What Should One Learn from Early Histories? (Livy, Ab Urbe Condita, Praefatio 9)

In previous weeks we have posted the beginning to Livy’s impressive Ab Urbe Condita

“But these tales and those like them—whether to ponder them or how to weigh them—I don’t emphasize greatly. Let anyone who reads these instead pay attention to what life was like, what the customs were, through which men and by which skills the empire was born and increased. And, when discipline bit by bit deteriorated, how at first customs degraded with desire, then they collapsed more and more, then they began to fall headlong until we came to our own time when we can endure neither our sins nor their remedies.”

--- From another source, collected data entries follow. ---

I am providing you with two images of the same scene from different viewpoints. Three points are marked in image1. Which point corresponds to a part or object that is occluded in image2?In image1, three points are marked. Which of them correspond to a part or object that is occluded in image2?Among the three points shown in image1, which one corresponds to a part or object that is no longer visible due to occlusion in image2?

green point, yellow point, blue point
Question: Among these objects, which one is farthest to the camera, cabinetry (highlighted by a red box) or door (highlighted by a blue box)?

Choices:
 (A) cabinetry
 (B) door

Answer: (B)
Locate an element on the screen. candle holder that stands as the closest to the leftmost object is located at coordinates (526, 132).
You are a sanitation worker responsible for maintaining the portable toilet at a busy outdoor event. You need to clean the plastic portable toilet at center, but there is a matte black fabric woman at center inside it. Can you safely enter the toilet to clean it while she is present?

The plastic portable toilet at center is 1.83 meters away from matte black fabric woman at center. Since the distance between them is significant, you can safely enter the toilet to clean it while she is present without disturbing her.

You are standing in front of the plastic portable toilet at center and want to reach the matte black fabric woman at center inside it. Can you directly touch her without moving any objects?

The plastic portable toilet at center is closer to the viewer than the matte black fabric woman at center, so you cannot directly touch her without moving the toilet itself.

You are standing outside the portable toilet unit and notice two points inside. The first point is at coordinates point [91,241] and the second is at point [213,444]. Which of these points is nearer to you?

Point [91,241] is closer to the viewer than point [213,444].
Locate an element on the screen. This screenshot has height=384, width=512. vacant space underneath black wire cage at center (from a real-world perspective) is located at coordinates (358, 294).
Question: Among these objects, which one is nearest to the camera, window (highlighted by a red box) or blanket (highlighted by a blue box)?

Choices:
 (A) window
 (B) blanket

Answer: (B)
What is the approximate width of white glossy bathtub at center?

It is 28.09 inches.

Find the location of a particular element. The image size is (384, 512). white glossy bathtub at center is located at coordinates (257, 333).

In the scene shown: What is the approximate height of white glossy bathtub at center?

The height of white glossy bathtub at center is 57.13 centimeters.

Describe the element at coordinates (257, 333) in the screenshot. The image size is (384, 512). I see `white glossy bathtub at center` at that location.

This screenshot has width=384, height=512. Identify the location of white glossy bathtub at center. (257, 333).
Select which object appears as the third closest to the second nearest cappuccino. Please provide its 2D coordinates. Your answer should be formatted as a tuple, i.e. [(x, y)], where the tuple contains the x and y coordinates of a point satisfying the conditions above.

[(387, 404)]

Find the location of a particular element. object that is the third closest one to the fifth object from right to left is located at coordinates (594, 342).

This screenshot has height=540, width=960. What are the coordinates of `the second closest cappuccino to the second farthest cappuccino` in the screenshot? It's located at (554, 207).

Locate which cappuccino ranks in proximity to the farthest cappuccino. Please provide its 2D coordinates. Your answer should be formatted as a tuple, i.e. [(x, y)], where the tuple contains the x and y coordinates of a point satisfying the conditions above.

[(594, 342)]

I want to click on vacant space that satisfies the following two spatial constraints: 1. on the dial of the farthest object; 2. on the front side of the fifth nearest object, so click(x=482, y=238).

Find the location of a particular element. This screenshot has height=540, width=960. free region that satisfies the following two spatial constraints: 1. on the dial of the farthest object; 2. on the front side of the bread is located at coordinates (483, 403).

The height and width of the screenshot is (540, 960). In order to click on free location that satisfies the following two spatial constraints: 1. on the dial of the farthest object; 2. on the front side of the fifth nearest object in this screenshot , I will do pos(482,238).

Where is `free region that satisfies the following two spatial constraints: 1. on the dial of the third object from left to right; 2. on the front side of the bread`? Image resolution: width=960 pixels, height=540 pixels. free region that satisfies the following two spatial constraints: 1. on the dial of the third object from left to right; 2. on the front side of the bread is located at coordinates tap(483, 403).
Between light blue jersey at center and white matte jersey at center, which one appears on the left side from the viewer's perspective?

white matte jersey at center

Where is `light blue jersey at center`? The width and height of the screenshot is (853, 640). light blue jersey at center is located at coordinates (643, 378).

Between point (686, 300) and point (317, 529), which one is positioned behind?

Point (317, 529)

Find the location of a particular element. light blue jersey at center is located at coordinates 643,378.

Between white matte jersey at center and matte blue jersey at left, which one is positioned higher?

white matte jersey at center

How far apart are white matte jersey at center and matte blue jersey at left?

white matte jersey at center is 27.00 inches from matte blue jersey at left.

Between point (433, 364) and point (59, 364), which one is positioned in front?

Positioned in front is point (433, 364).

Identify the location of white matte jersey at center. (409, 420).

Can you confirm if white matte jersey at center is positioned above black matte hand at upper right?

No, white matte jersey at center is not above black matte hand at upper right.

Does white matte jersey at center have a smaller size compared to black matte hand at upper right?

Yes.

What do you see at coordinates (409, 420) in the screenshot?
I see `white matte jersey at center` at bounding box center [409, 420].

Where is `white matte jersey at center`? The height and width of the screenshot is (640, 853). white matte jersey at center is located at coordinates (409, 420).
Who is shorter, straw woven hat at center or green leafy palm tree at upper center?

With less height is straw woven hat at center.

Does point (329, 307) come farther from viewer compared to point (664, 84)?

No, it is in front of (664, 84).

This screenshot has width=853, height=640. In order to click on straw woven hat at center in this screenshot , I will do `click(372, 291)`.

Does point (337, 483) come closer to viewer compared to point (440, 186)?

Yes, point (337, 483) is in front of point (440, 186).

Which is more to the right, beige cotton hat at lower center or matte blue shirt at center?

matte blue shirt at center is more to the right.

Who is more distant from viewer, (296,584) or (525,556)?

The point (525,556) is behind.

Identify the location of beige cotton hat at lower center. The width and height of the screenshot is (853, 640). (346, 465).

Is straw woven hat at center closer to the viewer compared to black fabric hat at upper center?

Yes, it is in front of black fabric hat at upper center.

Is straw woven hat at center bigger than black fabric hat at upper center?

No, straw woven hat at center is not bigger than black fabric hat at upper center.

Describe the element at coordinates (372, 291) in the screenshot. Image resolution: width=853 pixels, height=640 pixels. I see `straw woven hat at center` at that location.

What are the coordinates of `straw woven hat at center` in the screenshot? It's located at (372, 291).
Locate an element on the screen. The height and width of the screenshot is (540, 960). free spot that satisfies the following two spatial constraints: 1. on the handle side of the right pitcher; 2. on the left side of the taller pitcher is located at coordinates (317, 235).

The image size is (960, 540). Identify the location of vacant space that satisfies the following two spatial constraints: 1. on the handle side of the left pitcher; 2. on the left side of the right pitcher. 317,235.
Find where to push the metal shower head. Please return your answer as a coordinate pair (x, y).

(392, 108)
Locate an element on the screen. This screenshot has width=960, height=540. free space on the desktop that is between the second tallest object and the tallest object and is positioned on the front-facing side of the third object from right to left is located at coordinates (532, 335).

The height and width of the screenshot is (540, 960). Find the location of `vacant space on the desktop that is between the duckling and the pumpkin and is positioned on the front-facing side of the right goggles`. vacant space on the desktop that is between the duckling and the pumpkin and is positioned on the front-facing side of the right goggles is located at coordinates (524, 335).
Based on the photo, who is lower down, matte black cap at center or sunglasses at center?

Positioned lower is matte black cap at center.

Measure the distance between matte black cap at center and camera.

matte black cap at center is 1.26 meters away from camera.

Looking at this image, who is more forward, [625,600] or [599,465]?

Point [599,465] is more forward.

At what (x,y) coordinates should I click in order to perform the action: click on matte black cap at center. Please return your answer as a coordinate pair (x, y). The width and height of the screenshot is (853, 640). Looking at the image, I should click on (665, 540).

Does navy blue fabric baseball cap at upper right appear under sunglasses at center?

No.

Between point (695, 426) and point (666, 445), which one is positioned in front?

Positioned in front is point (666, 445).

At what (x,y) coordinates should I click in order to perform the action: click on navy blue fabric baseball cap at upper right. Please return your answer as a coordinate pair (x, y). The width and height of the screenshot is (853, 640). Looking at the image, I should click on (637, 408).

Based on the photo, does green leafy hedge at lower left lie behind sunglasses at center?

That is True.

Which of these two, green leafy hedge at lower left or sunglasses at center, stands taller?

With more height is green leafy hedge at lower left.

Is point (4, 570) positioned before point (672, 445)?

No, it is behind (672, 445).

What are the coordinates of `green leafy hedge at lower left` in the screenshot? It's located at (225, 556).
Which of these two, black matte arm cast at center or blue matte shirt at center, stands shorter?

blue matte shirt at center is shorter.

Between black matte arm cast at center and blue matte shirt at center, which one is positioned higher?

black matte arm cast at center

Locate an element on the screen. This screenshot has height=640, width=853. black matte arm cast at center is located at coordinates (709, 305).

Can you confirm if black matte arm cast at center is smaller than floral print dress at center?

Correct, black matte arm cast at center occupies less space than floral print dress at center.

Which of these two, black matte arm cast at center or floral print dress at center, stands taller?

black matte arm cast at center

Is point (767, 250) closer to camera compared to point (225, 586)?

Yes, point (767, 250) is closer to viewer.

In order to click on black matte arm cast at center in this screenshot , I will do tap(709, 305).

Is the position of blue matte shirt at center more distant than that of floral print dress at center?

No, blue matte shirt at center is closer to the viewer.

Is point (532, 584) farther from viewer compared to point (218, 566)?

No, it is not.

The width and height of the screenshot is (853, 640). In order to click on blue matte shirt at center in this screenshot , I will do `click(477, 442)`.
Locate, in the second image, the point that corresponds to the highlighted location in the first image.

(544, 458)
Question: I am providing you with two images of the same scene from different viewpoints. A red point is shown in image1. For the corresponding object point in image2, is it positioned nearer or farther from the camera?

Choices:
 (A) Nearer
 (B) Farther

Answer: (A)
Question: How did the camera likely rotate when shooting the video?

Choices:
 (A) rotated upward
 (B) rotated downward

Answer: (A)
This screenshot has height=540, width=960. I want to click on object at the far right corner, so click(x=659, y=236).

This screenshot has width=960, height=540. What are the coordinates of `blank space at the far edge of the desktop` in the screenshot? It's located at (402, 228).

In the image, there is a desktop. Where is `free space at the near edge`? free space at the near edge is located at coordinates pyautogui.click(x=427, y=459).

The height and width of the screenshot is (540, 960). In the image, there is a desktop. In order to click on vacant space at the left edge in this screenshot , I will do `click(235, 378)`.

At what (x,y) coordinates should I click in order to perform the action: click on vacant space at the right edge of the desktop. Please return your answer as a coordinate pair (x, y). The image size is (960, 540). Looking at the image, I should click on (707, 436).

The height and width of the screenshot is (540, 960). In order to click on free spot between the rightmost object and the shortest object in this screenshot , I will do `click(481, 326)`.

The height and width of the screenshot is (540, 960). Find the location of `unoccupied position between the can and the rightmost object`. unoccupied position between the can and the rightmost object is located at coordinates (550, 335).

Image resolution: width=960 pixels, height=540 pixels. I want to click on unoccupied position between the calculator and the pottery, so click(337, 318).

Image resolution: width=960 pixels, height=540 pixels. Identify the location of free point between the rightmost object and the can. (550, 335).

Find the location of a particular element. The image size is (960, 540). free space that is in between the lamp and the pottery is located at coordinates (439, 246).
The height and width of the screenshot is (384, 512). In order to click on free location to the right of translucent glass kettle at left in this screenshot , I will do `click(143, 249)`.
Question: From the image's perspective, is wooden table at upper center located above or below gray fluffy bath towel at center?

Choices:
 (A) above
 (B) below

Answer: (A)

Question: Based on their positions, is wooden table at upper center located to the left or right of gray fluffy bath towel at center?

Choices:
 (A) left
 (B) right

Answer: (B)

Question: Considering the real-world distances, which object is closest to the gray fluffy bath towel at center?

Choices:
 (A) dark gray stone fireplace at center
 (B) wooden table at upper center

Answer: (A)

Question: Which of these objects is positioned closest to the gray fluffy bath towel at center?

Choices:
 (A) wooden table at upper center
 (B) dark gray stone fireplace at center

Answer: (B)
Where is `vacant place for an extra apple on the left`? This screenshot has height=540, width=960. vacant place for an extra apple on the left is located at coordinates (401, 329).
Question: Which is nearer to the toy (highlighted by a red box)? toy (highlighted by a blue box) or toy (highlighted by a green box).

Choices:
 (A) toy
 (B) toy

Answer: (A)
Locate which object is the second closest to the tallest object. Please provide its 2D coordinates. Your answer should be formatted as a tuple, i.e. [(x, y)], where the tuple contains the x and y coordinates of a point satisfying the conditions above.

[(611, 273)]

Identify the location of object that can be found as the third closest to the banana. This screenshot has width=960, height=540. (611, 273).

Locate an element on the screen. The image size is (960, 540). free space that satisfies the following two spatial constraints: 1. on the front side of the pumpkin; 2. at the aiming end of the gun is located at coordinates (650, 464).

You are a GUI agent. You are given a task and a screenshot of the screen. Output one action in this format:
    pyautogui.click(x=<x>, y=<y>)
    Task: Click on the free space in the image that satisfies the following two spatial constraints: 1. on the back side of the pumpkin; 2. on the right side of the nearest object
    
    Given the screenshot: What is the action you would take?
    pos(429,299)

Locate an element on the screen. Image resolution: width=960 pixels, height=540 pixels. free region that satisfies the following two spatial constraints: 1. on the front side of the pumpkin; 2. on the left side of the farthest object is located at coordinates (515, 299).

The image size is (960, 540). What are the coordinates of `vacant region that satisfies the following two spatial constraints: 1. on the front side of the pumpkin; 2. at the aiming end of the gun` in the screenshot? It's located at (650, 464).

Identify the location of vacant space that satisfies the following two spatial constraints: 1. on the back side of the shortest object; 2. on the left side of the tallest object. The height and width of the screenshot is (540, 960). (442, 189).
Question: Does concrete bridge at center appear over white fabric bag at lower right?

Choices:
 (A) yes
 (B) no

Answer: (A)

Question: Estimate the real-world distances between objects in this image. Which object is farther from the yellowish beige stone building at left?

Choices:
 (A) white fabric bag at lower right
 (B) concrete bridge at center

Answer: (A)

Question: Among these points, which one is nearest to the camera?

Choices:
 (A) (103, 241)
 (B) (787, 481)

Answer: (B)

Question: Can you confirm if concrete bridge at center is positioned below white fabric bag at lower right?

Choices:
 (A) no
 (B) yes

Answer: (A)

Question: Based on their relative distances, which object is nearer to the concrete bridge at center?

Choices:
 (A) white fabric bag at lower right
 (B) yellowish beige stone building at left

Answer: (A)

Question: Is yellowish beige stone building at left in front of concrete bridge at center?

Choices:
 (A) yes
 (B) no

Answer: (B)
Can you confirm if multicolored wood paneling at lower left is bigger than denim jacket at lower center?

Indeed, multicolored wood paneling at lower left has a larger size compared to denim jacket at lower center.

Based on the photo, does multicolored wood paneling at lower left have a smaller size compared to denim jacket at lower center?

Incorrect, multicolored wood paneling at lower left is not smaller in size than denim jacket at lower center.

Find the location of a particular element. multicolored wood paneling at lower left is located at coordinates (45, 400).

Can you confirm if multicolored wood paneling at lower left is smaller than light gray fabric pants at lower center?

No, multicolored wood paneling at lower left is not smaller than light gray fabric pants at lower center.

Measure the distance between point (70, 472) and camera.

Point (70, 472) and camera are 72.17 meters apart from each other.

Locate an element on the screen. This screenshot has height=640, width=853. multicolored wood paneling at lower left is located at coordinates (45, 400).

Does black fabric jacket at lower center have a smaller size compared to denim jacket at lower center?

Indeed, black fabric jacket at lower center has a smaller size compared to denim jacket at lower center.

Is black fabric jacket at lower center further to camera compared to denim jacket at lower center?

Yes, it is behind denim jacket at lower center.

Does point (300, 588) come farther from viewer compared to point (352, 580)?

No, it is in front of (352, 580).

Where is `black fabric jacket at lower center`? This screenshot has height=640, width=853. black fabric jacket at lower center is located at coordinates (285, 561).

ad haec tempora quibus nec vitia nostra nec remedia pati possumus. Sed haec et his similia utcumque animaduersa aut existimata erunt haud in magno equidem ponam discrimine: ad illa mihi pro se quisque acriter intendat animum, quae vita, qui mores fuerint, per quos viros quibusque artibus domi militiaeque et partum et auctum imperium sit; labente deinde paulatim disciplina velut desidentes primo mores sequatur animo, deinde ut magis magisque lapsi sint, tum ire coeperint praecipites, donec ad haec tempora quibus nec vitia nostra nec remedia pati possumus perventum est.